Inez Glass is the kind of woman who has a natural knack for taking care of people. She considers founding Cottesmore of Life Care center in Gig Harbor, a senior care living facility, a natural extension of her desire to take care of her and other people’s aging families.
“I told my family, ‘When you get older I’ll take care of you,’” she said. “And most of them I did.”
When she sold the facility to Life Care Centers of America in 1996, she continued to lend a hand as a volunteer, something she continues to this day. Her giving spirit results in rejecting any notion that what she is doing is anything special. Life Care disagrees.
At the company’s annual management meeting awards banquet in Cleveland, Tenn. last month, Glass was honored with the Carl W. Campbell Wind Beneath My Wings Award, an annual award recognizing outstanding volunteer contributions with Life Care.
She didn’t have a clue that she would be an honoree at the banquet.
“They called me up and gave me this award,” she said. “I was just amazed. I feel so unworthy. I haven’t done anything.”
Cottesmore’s founder was presented with a glass sculpture of an eagle in flight.
“There must have been 500 or 600 people in this big building,” Glass recalled. “You feel like a nobody and then there you are on center stage.”
When World War II broke out the Leland boys were unable to join the service. But they had a sister.

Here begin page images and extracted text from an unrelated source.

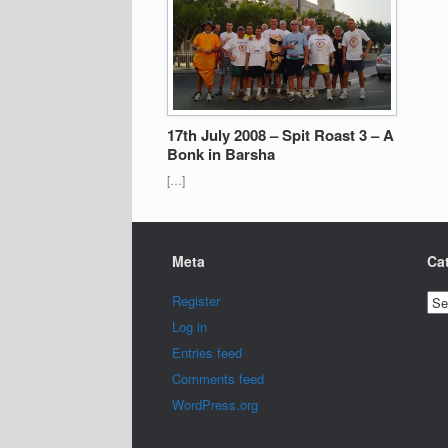
17th July 2008 – Spit Roast 3 – A
Bonk in Barsha
[…]
Meta
Ca
Cat
Register
Log in
Entries feed
Comments feed
WordPress.org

Inez Leland was studying to become a nurse at Fort George Wright in Spokane.
“It was wonderful,” Inez Glass said. “I had already started basic training when I joined the nurses force. I had gone beyond the Cadettes.”

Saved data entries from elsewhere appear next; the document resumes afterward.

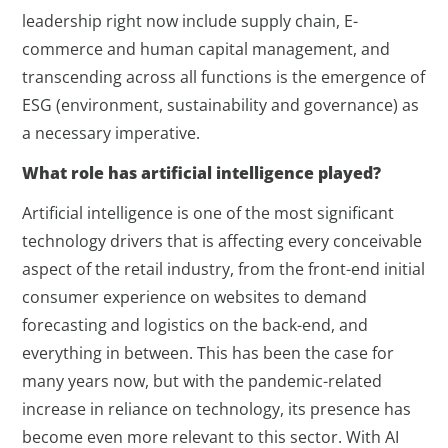
leadership right now include supply chain, E-
commerce and human capital management, and
transcending across all functions is the emergence of
ESG (environment, sustainability and governance) as
a necessary imperative.
What role has artificial intelligence played?
Artificial intelligence is one of the most significant
technology drivers that is affecting every conceivable
aspect of the retail industry, from the front-end initial
consumer experience on websites to demand
forecasting and logistics on the back-end, and
everything in between. This has been the case for
many years now, but with the pandemic-related
increase in reliance on technology, its presence has
become even more relevant to this sector. With AI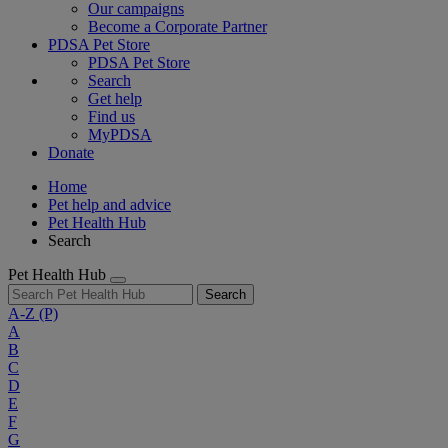
Our campaigns
Become a Corporate Partner
PDSA Pet Store
PDSA Pet Store
Search
Get help
Find us
MyPDSA
Donate
Home
Pet help and advice
Pet Health Hub
Search
Pet Health Hub
Search
A-Z
(P)
A
B
C
D
E
F
G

As the war progressed, Glass was a wanted woman.
“It was just the right time to go into the service,” she said. “I had a couple brothers that couldn’t go so I felt it was my duty to do it.”
Glass was shipped overseas, but felt the effects of the war before she left the states.

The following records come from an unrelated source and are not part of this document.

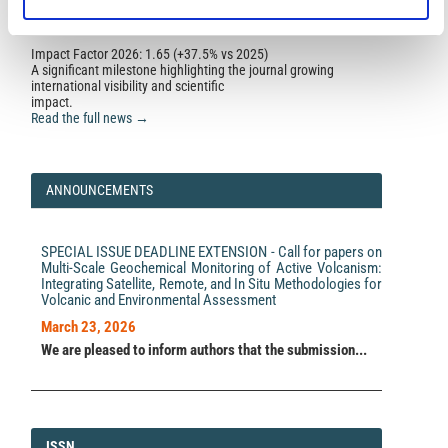
Impact Factor 2026: 1.65 (+37.5% vs 2025)
A significant milestone highlighting the journal growing
international visibility and scientific
impact.
Read the full news →
ANNOUNCEMENTS
SPECIAL ISSUE DEADLINE EXTENSION - Call for papers on
Multi-Scale Geochemical Monitoring of Active Volcanism:
Integrating Satellite, Remote, and In Situ Methodologies for
Volcanic and Environmental Assessment
March 23, 2026
We are pleased to inform authors that the submission...
ISSN
ISSN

“It was so sad,” she said. “They came in and took two of our oriental nurses out of the training area out to Puyallup or wherever they were. We all wept over that. They looked like Japanese so they knew.”
After flight nurse training at Bowman Field, Kentucky, Glass boarded a ship to a mysterious destination.
“It was very secretive when we left,” she said. “They didn’t tell us where we were going, we just got on a ship. When we landed we heard them playing the bagpipes and we knew we were in Scotland.”
Throughout the war, Glass practiced nursing throughout Great Britain and Ireland. When the war ended, she and her husband traveled, but eventually settled in Puget Sound. Glass kept her promise to take care of her family and built a facility to offer care and companionship to citizens in their golden years. The center was named after a British town that captured the nurse’s heart during the war — Cottesmore.